◆ Description of the task
Please print, word for word, every line from the one that contains "X020489Y005668D03*" through the last line of the records, and nothing else.

(Data excerpts)

-=-=-=-=-

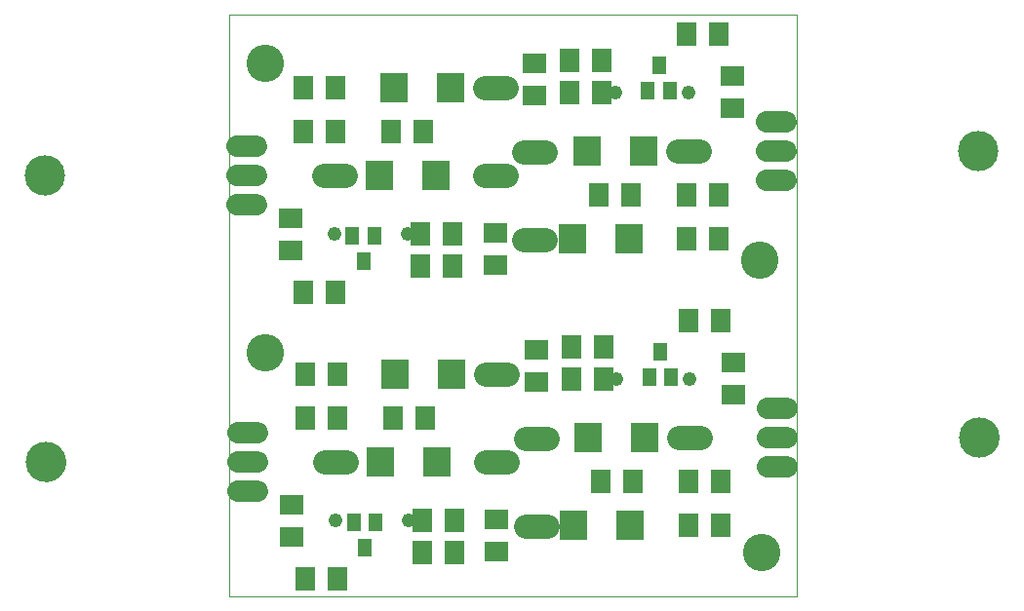
<source format=gts>
G75*
G70*
%OFA0B0*%
%FSLAX24Y24*%
%IPPOS*%
%LPD*%
%AMOC8*
5,1,8,0,0,1.08239X$1,22.5*
%
%ADD10C,0.0000*%
%ADD11C,0.0740*%
%ADD12C,0.1380*%
%ADD13R,0.0789X0.0710*%
%ADD14R,0.0710X0.0789*%
%ADD15R,0.0474X0.0631*%
%ADD16R,0.0946X0.1025*%
%ADD17C,0.0820*%
%ADD18C,0.1280*%
%ADD19C,0.0480*%
D10*
X007790Y001718D02*
X027190Y001718D01*
X027190Y021618D01*
X007790Y021618D01*
X007790Y001718D01*
X000890Y006318D02*
X000892Y006368D01*
X000898Y006418D01*
X000908Y006468D01*
X000921Y006516D01*
X000938Y006564D01*
X000959Y006610D01*
X000983Y006654D01*
X001011Y006696D01*
X001042Y006736D01*
X001076Y006773D01*
X001113Y006808D01*
X001152Y006839D01*
X001193Y006868D01*
X001237Y006893D01*
X001283Y006915D01*
X001330Y006933D01*
X001378Y006947D01*
X001427Y006958D01*
X001477Y006965D01*
X001527Y006968D01*
X001578Y006967D01*
X001628Y006962D01*
X001678Y006953D01*
X001726Y006941D01*
X001774Y006924D01*
X001820Y006904D01*
X001865Y006881D01*
X001908Y006854D01*
X001948Y006824D01*
X001986Y006791D01*
X002021Y006755D01*
X002054Y006716D01*
X002083Y006675D01*
X002109Y006632D01*
X002132Y006587D01*
X002151Y006540D01*
X002166Y006492D01*
X002178Y006443D01*
X002186Y006393D01*
X002190Y006343D01*
X002190Y006293D01*
X002186Y006243D01*
X002178Y006193D01*
X002166Y006144D01*
X002151Y006096D01*
X002132Y006049D01*
X002109Y006004D01*
X002083Y005961D01*
X002054Y005920D01*
X002021Y005881D01*
X001986Y005845D01*
X001948Y005812D01*
X001908Y005782D01*
X001865Y005755D01*
X001820Y005732D01*
X001774Y005712D01*
X001726Y005695D01*
X001678Y005683D01*
X001628Y005674D01*
X001578Y005669D01*
X001527Y005668D01*
X001477Y005671D01*
X001427Y005678D01*
X001378Y005689D01*
X001330Y005703D01*
X001283Y005721D01*
X001237Y005743D01*
X001193Y005768D01*
X001152Y005797D01*
X001113Y005828D01*
X001076Y005863D01*
X001042Y005900D01*
X001011Y005940D01*
X000983Y005982D01*
X000959Y006026D01*
X000938Y006072D01*
X000921Y006120D01*
X000908Y006168D01*
X000898Y006218D01*
X000892Y006268D01*
X000890Y006318D01*
X000840Y016118D02*
X000842Y016168D01*
X000848Y016218D01*
X000858Y016268D01*
X000871Y016316D01*
X000888Y016364D01*
X000909Y016410D01*
X000933Y016454D01*
X000961Y016496D01*
X000992Y016536D01*
X001026Y016573D01*
X001063Y016608D01*
X001102Y016639D01*
X001143Y016668D01*
X001187Y016693D01*
X001233Y016715D01*
X001280Y016733D01*
X001328Y016747D01*
X001377Y016758D01*
X001427Y016765D01*
X001477Y016768D01*
X001528Y016767D01*
X001578Y016762D01*
X001628Y016753D01*
X001676Y016741D01*
X001724Y016724D01*
X001770Y016704D01*
X001815Y016681D01*
X001858Y016654D01*
X001898Y016624D01*
X001936Y016591D01*
X001971Y016555D01*
X002004Y016516D01*
X002033Y016475D01*
X002059Y016432D01*
X002082Y016387D01*
X002101Y016340D01*
X002116Y016292D01*
X002128Y016243D01*
X002136Y016193D01*
X002140Y016143D01*
X002140Y016093D01*
X002136Y016043D01*
X002128Y015993D01*
X002116Y015944D01*
X002101Y015896D01*
X002082Y015849D01*
X002059Y015804D01*
X002033Y015761D01*
X002004Y015720D01*
X001971Y015681D01*
X001936Y015645D01*
X001898Y015612D01*
X001858Y015582D01*
X001815Y015555D01*
X001770Y015532D01*
X001724Y015512D01*
X001676Y015495D01*
X001628Y015483D01*
X001578Y015474D01*
X001528Y015469D01*
X001477Y015468D01*
X001427Y015471D01*
X001377Y015478D01*
X001328Y015489D01*
X001280Y015503D01*
X001233Y015521D01*
X001187Y015543D01*
X001143Y015568D01*
X001102Y015597D01*
X001063Y015628D01*
X001026Y015663D01*
X000992Y015700D01*
X000961Y015740D01*
X000933Y015782D01*
X000909Y015826D01*
X000888Y015872D01*
X000871Y015920D01*
X000858Y015968D01*
X000848Y016018D01*
X000842Y016068D01*
X000840Y016118D01*
X032740Y016968D02*
X032742Y017018D01*
X032748Y017068D01*
X032758Y017118D01*
X032771Y017166D01*
X032788Y017214D01*
X032809Y017260D01*
X032833Y017304D01*
X032861Y017346D01*
X032892Y017386D01*
X032926Y017423D01*
X032963Y017458D01*
X033002Y017489D01*
X033043Y017518D01*
X033087Y017543D01*
X033133Y017565D01*
X033180Y017583D01*
X033228Y017597D01*
X033277Y017608D01*
X033327Y017615D01*
X033377Y017618D01*
X033428Y017617D01*
X033478Y017612D01*
X033528Y017603D01*
X033576Y017591D01*
X033624Y017574D01*
X033670Y017554D01*
X033715Y017531D01*
X033758Y017504D01*
X033798Y017474D01*
X033836Y017441D01*
X033871Y017405D01*
X033904Y017366D01*
X033933Y017325D01*
X033959Y017282D01*
X033982Y017237D01*
X034001Y017190D01*
X034016Y017142D01*
X034028Y017093D01*
X034036Y017043D01*
X034040Y016993D01*
X034040Y016943D01*
X034036Y016893D01*
X034028Y016843D01*
X034016Y016794D01*
X034001Y016746D01*
X033982Y016699D01*
X033959Y016654D01*
X033933Y016611D01*
X033904Y016570D01*
X033871Y016531D01*
X033836Y016495D01*
X033798Y016462D01*
X033758Y016432D01*
X033715Y016405D01*
X033670Y016382D01*
X033624Y016362D01*
X033576Y016345D01*
X033528Y016333D01*
X033478Y016324D01*
X033428Y016319D01*
X033377Y016318D01*
X033327Y016321D01*
X033277Y016328D01*
X033228Y016339D01*
X033180Y016353D01*
X033133Y016371D01*
X033087Y016393D01*
X033043Y016418D01*
X033002Y016447D01*
X032963Y016478D01*
X032926Y016513D01*
X032892Y016550D01*
X032861Y016590D01*
X032833Y016632D01*
X032809Y016676D01*
X032788Y016722D01*
X032771Y016770D01*
X032758Y016818D01*
X032748Y016868D01*
X032742Y016918D01*
X032740Y016968D01*
X032790Y007168D02*
X032792Y007218D01*
X032798Y007268D01*
X032808Y007318D01*
X032821Y007366D01*
X032838Y007414D01*
X032859Y007460D01*
X032883Y007504D01*
X032911Y007546D01*
X032942Y007586D01*
X032976Y007623D01*
X033013Y007658D01*
X033052Y007689D01*
X033093Y007718D01*
X033137Y007743D01*
X033183Y007765D01*
X033230Y007783D01*
X033278Y007797D01*
X033327Y007808D01*
X033377Y007815D01*
X033427Y007818D01*
X033478Y007817D01*
X033528Y007812D01*
X033578Y007803D01*
X033626Y007791D01*
X033674Y007774D01*
X033720Y007754D01*
X033765Y007731D01*
X033808Y007704D01*
X033848Y007674D01*
X033886Y007641D01*
X033921Y007605D01*
X033954Y007566D01*
X033983Y007525D01*
X034009Y007482D01*
X034032Y007437D01*
X034051Y007390D01*
X034066Y007342D01*
X034078Y007293D01*
X034086Y007243D01*
X034090Y007193D01*
X034090Y007143D01*
X034086Y007093D01*
X034078Y007043D01*
X034066Y006994D01*
X034051Y006946D01*
X034032Y006899D01*
X034009Y006854D01*
X033983Y006811D01*
X033954Y006770D01*
X033921Y006731D01*
X033886Y006695D01*
X033848Y006662D01*
X033808Y006632D01*
X033765Y006605D01*
X033720Y006582D01*
X033674Y006562D01*
X033626Y006545D01*
X033578Y006533D01*
X033528Y006524D01*
X033478Y006519D01*
X033427Y006518D01*
X033377Y006521D01*
X033327Y006528D01*
X033278Y006539D01*
X033230Y006553D01*
X033183Y006571D01*
X033137Y006593D01*
X033093Y006618D01*
X033052Y006647D01*
X033013Y006678D01*
X032976Y006713D01*
X032942Y006750D01*
X032911Y006790D01*
X032883Y006832D01*
X032859Y006876D01*
X032838Y006922D01*
X032821Y006970D01*
X032808Y007018D01*
X032798Y007068D01*
X032792Y007118D01*
X032790Y007168D01*
D11*
X026870Y007168D02*
X026210Y007168D01*
X026210Y006168D02*
X026870Y006168D01*
X026870Y008168D02*
X026210Y008168D01*
X026160Y015968D02*
X026820Y015968D01*
X026820Y016968D02*
X026160Y016968D01*
X026160Y017968D02*
X026820Y017968D01*
X008770Y007318D02*
X008110Y007318D01*
X008110Y006318D02*
X008770Y006318D01*
X008770Y005318D02*
X008110Y005318D01*
X008060Y015118D02*
X008720Y015118D01*
X008720Y016118D02*
X008060Y016118D01*
X008060Y017118D02*
X008720Y017118D01*
D12*
X001490Y016118D03*
X001540Y006318D03*
X033440Y007168D03*
X033390Y016968D03*
D13*
X024990Y018417D03*
X024990Y019519D03*
X018240Y019969D03*
X018240Y018867D03*
X016890Y014169D03*
X016890Y013067D03*
X018290Y010169D03*
X018290Y009067D03*
X025040Y008617D03*
X025040Y009719D03*
X016940Y004369D03*
X016940Y003267D03*
X009940Y003767D03*
X009940Y004869D03*
X009890Y013567D03*
X009890Y014669D03*
D14*
X010339Y012118D03*
X011441Y012118D03*
X014339Y013018D03*
X015441Y013018D03*
X015441Y014118D03*
X014339Y014118D03*
X014441Y017618D03*
X013339Y017618D03*
X011441Y017618D03*
X010339Y017618D03*
X010339Y019118D03*
X011441Y019118D03*
X019439Y018968D03*
X020541Y018968D03*
X020541Y020068D03*
X019439Y020068D03*
X023439Y020968D03*
X024541Y020968D03*
X024541Y015468D03*
X023439Y015468D03*
X021541Y015468D03*
X020439Y015468D03*
X023439Y013968D03*
X024541Y013968D03*
X024591Y011168D03*
X023489Y011168D03*
X020591Y010268D03*
X019489Y010268D03*
X019489Y009168D03*
X020591Y009168D03*
X020489Y005668D03*
X021591Y005668D03*
X023489Y005668D03*
X024591Y005668D03*
X024591Y004168D03*
X023489Y004168D03*
X015491Y004318D03*
X014389Y004318D03*
X014389Y003218D03*
X015491Y003218D03*
X011491Y002318D03*
X010389Y002318D03*
X010389Y007818D03*
X011491Y007818D03*
X013389Y007818D03*
X014491Y007818D03*
X011491Y009318D03*
X010389Y009318D03*
D15*
X012390Y013185D03*
X012764Y014051D03*
X012016Y014051D03*
X022166Y009235D03*
X022914Y009235D03*
X022540Y010101D03*
X012814Y004251D03*
X012066Y004251D03*
X012440Y003385D03*
X022116Y019035D03*
X022864Y019035D03*
X022490Y019901D03*
D16*
X021956Y016968D03*
X020024Y016968D03*
X019524Y013968D03*
X021456Y013968D03*
X014856Y016118D03*
X012924Y016118D03*
X013424Y019118D03*
X015356Y019118D03*
X015406Y009318D03*
X013474Y009318D03*
X012974Y006318D03*
X014906Y006318D03*
X019574Y004168D03*
X021506Y004168D03*
X022006Y007168D03*
X020074Y007168D03*
D17*
X018660Y007118D02*
X017920Y007118D01*
X017310Y006318D02*
X016570Y006318D01*
X017920Y004118D02*
X018660Y004118D01*
X023170Y007168D02*
X023910Y007168D01*
X017310Y009318D02*
X016570Y009318D01*
X011810Y006318D02*
X011070Y006318D01*
X017870Y013918D02*
X018610Y013918D01*
X017260Y016118D02*
X016520Y016118D01*
X017870Y016918D02*
X018610Y016918D01*
X017260Y019118D02*
X016520Y019118D01*
X011760Y016118D02*
X011020Y016118D01*
X023120Y016968D02*
X023860Y016968D01*
D18*
X025940Y013218D03*
X025990Y003218D03*
X009040Y010068D03*
X009040Y019968D03*
D19*
X011390Y014118D03*
X013890Y014118D03*
X020990Y018968D03*
X023490Y018968D03*
X023540Y009168D03*
X021040Y009168D03*
X013940Y004318D03*
X011440Y004318D03*
M02*

</source>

-=-=-=-=-

◆ Response for this exercise
X020489Y005668D03*
X021591Y005668D03*
X023489Y005668D03*
X024591Y005668D03*
X024591Y004168D03*
X023489Y004168D03*
X015491Y004318D03*
X014389Y004318D03*
X014389Y003218D03*
X015491Y003218D03*
X011491Y002318D03*
X010389Y002318D03*
X010389Y007818D03*
X011491Y007818D03*
X013389Y007818D03*
X014491Y007818D03*
X011491Y009318D03*
X010389Y009318D03*
D15*
X012390Y013185D03*
X012764Y014051D03*
X012016Y014051D03*
X022166Y009235D03*
X022914Y009235D03*
X022540Y010101D03*
X012814Y004251D03*
X012066Y004251D03*
X012440Y003385D03*
X022116Y019035D03*
X022864Y019035D03*
X022490Y019901D03*
D16*
X021956Y016968D03*
X020024Y016968D03*
X019524Y013968D03*
X021456Y013968D03*
X014856Y016118D03*
X012924Y016118D03*
X013424Y019118D03*
X015356Y019118D03*
X015406Y009318D03*
X013474Y009318D03*
X012974Y006318D03*
X014906Y006318D03*
X019574Y004168D03*
X021506Y004168D03*
X022006Y007168D03*
X020074Y007168D03*
D17*
X018660Y007118D02*
X017920Y007118D01*
X017310Y006318D02*
X016570Y006318D01*
X017920Y004118D02*
X018660Y004118D01*
X023170Y007168D02*
X023910Y007168D01*
X017310Y009318D02*
X016570Y009318D01*
X011810Y006318D02*
X011070Y006318D01*
X017870Y013918D02*
X018610Y013918D01*
X017260Y016118D02*
X016520Y016118D01*
X017870Y016918D02*
X018610Y016918D01*
X017260Y019118D02*
X016520Y019118D01*
X011760Y016118D02*
X011020Y016118D01*
X023120Y016968D02*
X023860Y016968D01*
D18*
X025940Y013218D03*
X025990Y003218D03*
X009040Y010068D03*
X009040Y019968D03*
D19*
X011390Y014118D03*
X013890Y014118D03*
X020990Y018968D03*
X023490Y018968D03*
X023540Y009168D03*
X021040Y009168D03*
X013940Y004318D03*
X011440Y004318D03*
M02*

</source>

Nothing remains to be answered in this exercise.